In fact, gambling became so prevalent in China so quickly that just a few centuries later it was reportedly outlawed during the Wei Dynasty, albeit with little success. Even though punishments like beatings and title demotions were regularly handed out to people caught gambling, no laws or acts of violence could curb the insatiable appetite the Chinese had for gambling.
Traditional domino or tile-style games eventually evolved to other popular wagering pursuits like dog racing and even cock fighting. Fast forward many centuries to the mid-1800s where for the next 60 years or so Shanghai became a 'gambling Mecca' for gamblers from across China and beyond.
Macau Became a Major Asian Gambling Hub
Not only were Chinese gambling games highly revered, but also many western games including roulette. During the same period gambling was legalised in Macua, which was them a colony of Portugal. Initially leased to Portugal by China in 1557 as a trading post, in 1887 Portugal was granted 'perpetual occupation rights' of Macau.
During its time as a Portuguese territory, gambling dens popped up like mushrooms to make Macau the 'go to' gambling destination in Asia. This continued to be the case up until Portugal handed Nacau back to China in 1999, and continues to be the case today as a 'special administrative region of China.' This means that despite again being under Chinese rule, Macau has a separate economic and political infrastructure.
Similarly, Hong Kong is another Chinese territory that saw the legalisation of gambling under the guardianship of a foreign power. At the end of the First Opium War in 1842, Hong Kong was ceded to Great Britain, where it evolved from a predominantly farming and fishing region into one of the world's busiest ports and financial hubs.
In 1977 in an attempt to curb illegal gambling, gambling was legalised and regulated in the city under a piece of legislation known as the Gambling Ordinance.
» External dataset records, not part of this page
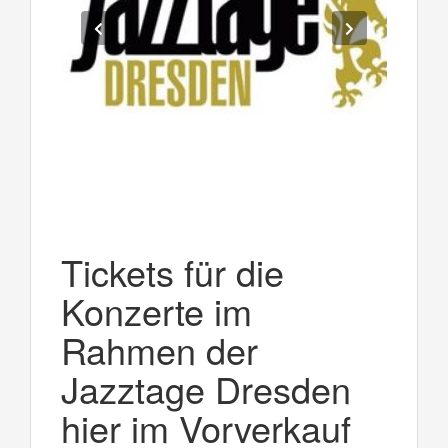
Tickets für die
Konzerte im
Rahmen der
Jazztage Dresden
hier im Vorverkauf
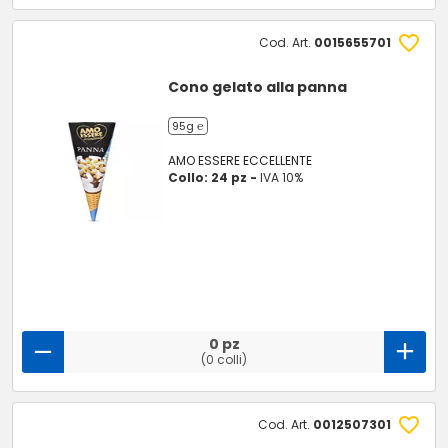
Cod. Art.
0015655701
Cono gelato alla panna
95g ℮
AMO ESSERE ECCELLENTE
Collo: 24 pz -
IVA 10%
0 pz
(0 colli)
Cod. Art.
0012507301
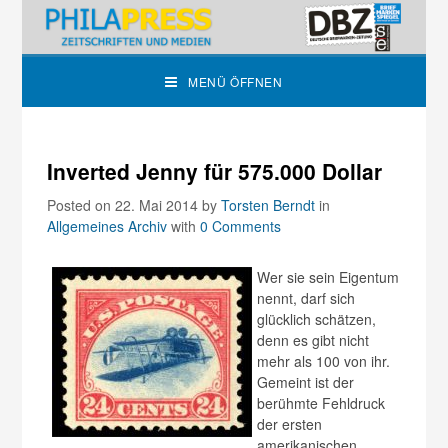
MENÜ ÖFFNEN
Inverted Jenny für 575.000 Dollar
Posted on 22. Mai 2014
by
Torsten Berndt
in
Allgemeines Archiv
with
0 Comments
Wer sie sein Eigentum
nennt, darf sich
glücklich schätzen,
denn es gibt nicht
mehr als 100 von ihr.
Gemeint ist der
berühmte Fehldruck
der ersten
amerikanischen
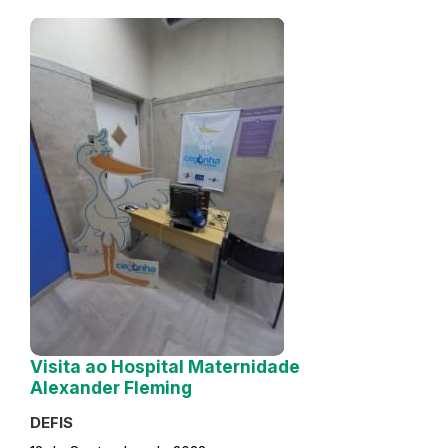
Visita ao Hospital Maternidade
Alexander Fleming
DEFIS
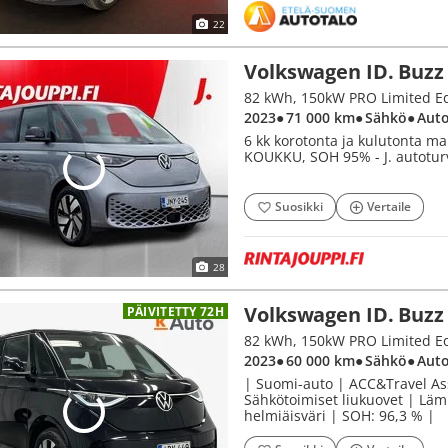
22
Volkswagen ID. Buzz
82 kWh, 150kW PRO Limited Ed
2023
● 71 000 km
● Sähkö
● Aut
6 kk korotonta ja kulutonta m
KOUKKU, SOH 95% - J. autotur
Suosikki
Vertaile
28
Volkswagen ID. Buzz
PÄIVITETTY 72H
82 kWh, 150kW PRO Limited Ed
2023
● 60 000 km
● Sähkö
● Aut
| Suomi-auto | ACC&Travel Ass
Sähkötoimiset liukuovet | Lämm
helmiäisväri | SOH: 96,3 % |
This allowed people to gamble at a controlled number of licensed gambling casinos and outlets. Most legal betting in Hong Kong takes place on horse racing organised by the Hong Kong Jockey Club.
Gambling in Mainland China is Illegal as of 2018
In 1997 after 156 years Great Britain handed Hong Kong back to China. And like Macua, China has largely left Hong Kong to its own economic and political devices. That said China's influence is being increasingly felt in Hong Kong.
While Macau and Hong Kong continue to be huge gambling hubs in China and Asia as a whole, as of 2018 gambling in mainland China is still very much illegal with the exception of its two state lotteries - the China Welfare Lottery and the China Sports Lottery. These lotteries are only allowed to operate because the Chinese government doesn't classify lotteries as gambling.
Sadly, despite its gambling ban, illegal gambling is rife in China today. For instance, it's estimated that over a trillian yuan is bet illegally every year in China. And like the United States, China has a predominantly anti-online gambling stance. However, this has not stopped resourceful Chinese gamblers from finding ways to gamble online, despite the fact that the internet is highly censored in China.
Not only does the Chinese government actively block and/or censor certain websites (Google included) and content, but it also monitors the Internet habits of individual citizens.
As can be surmised from the above, America and China are not all that different when it comes to their gambling laws and regulations. Even though the US may seem to have the legal advantage, millions of Chinese every days wager on casino games and others, even if illegally.
And when it comes to online gambling, both nations are streets behind nations like the United Kingdom. This tiny island nation has a 100% liberalised online gambling industry for the safety of players and operators alike, and to generate hundreds of millions of pound in remote gambling taxes each year.